# [ACTION ITEM]
Which lines in the data contain the word "open"? Please copy each of them.

# [TASK DATA]
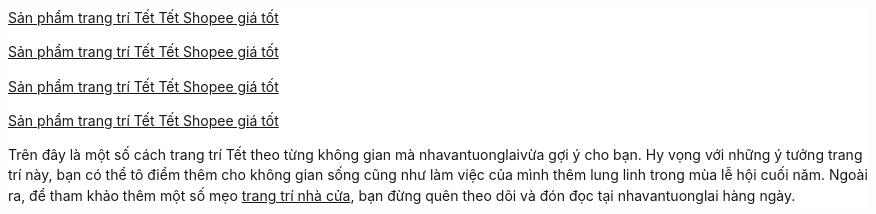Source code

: [Sản phẩm trang trí Tết Tết Shopee giá tốt](https://shope.ee/LNNBEZ45P)

[Sản phẩm trang trí Tết Tết Shopee giá tốt](https://shope.ee/1fsklhXurA)

[Sản phẩm trang trí Tết Tết Shopee giá tốt](https://shope.ee/1VZKZPP8ne)

[Sản phẩm trang trí Tết Tết Shopee giá tốt](https://shope.ee/8KPehyuK6U)

Trên đây là một số cách trang trí Tết theo từng không gian mà nhavantuonglaivừa gợi ý cho bạn. Hy vọng với những ý tưởng trang trí này, bạn có thể tô điểm thêm cho không gian sống cũng như làm việc của mình thêm lung linh trong mùa lễ hội cuối năm. Ngoài ra, để tham khảo thêm một số mẹo [trang trí nhà cửa](https://shope.ee/2Ap1MpmpQx), bạn đừng quên theo dõi và đón đọc tại nhavantuonglai hàng ngày.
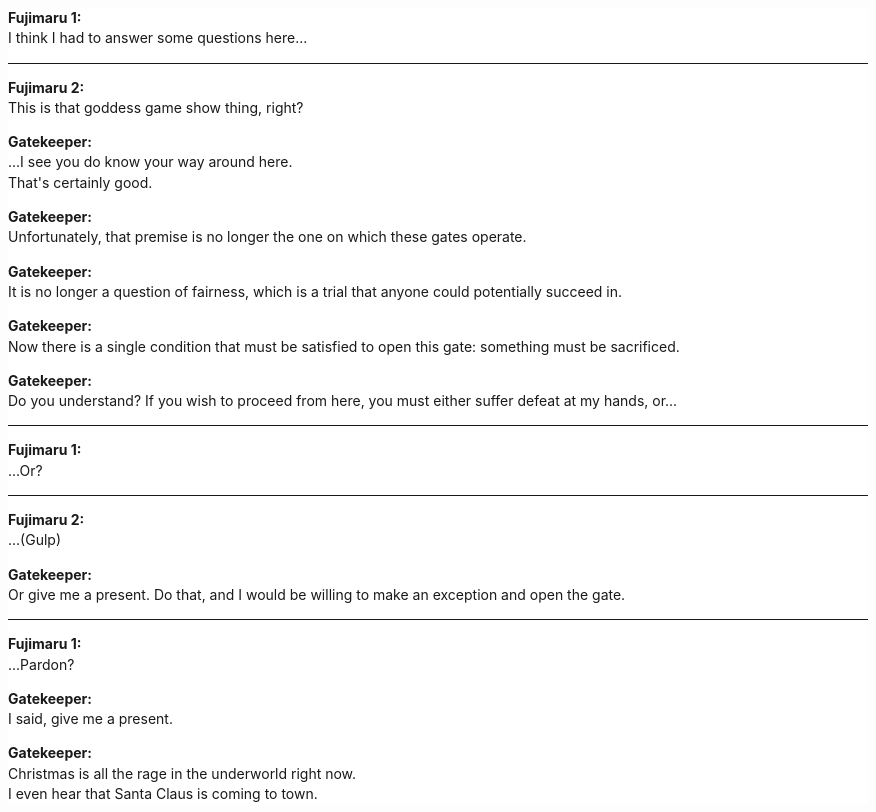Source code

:   
**Fujimaru 1:**   
I think I had to answer some questions here...  
  
---  
  
**Fujimaru 2:**   
This is that goddess game show thing, right?  
   
  
   
**Gatekeeper:**   
...I see you do know your way around here.  
That's certainly good.  
  
   
**Gatekeeper:**   
Unfortunately, that premise is no longer the one on which these gates operate.  
  
   
**Gatekeeper:**   
It is no longer a question of fairness, which is a trial that anyone could potentially succeed in.  
  
   
**Gatekeeper:**   
Now there is a single condition that must be satisfied to open this gate: something must be sacrificed.  
  
   
**Gatekeeper:**   
Do you understand? If you wish to proceed from here, you must either suffer defeat at my hands, or...  
  
   
---  
  
**Fujimaru 1:**   
...Or?  
  
---  
  
**Fujimaru 2:**   
...(Gulp)  
   
  
   
**Gatekeeper:**   
Or give me a present. Do that, and I would be willing to make an exception and open the gate.  
  
   
---  
  
**Fujimaru 1:**   
...Pardon?  
   
  
   
**Gatekeeper:**   
I said, give me a present.  
  
   
**Gatekeeper:**   
Christmas is all the rage in the underworld right now.  
I even hear that Santa Claus is coming to town.  
  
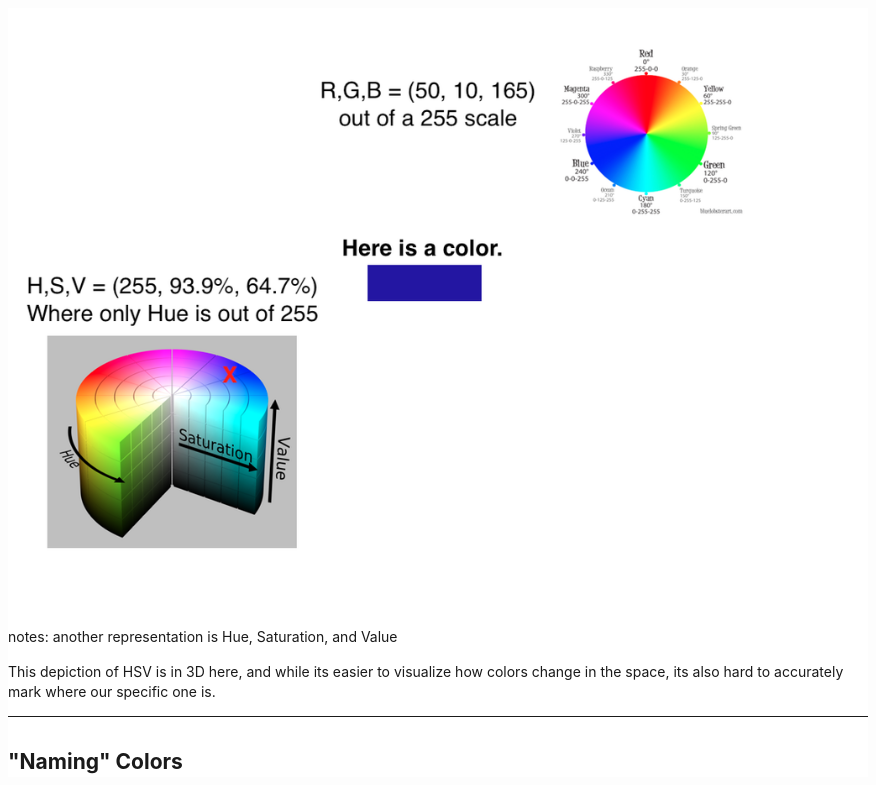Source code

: <img src="images/hereIsAColor_nohex_a.png" height="600"/>

notes: another representation is Hue, Saturation, and Value

This depiction of HSV is in 3D here, and while its easier to visualize how colors change in the space, its
also hard to accurately mark where our specific one is.

---

## "Naming" Colors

# [EXERCISE RESPONSE]
Now there is a single condition that must be satisfied to open this gate: something must be sacrificed.  
Or give me a present. Do that, and I would be willing to make an exception and open the gate.  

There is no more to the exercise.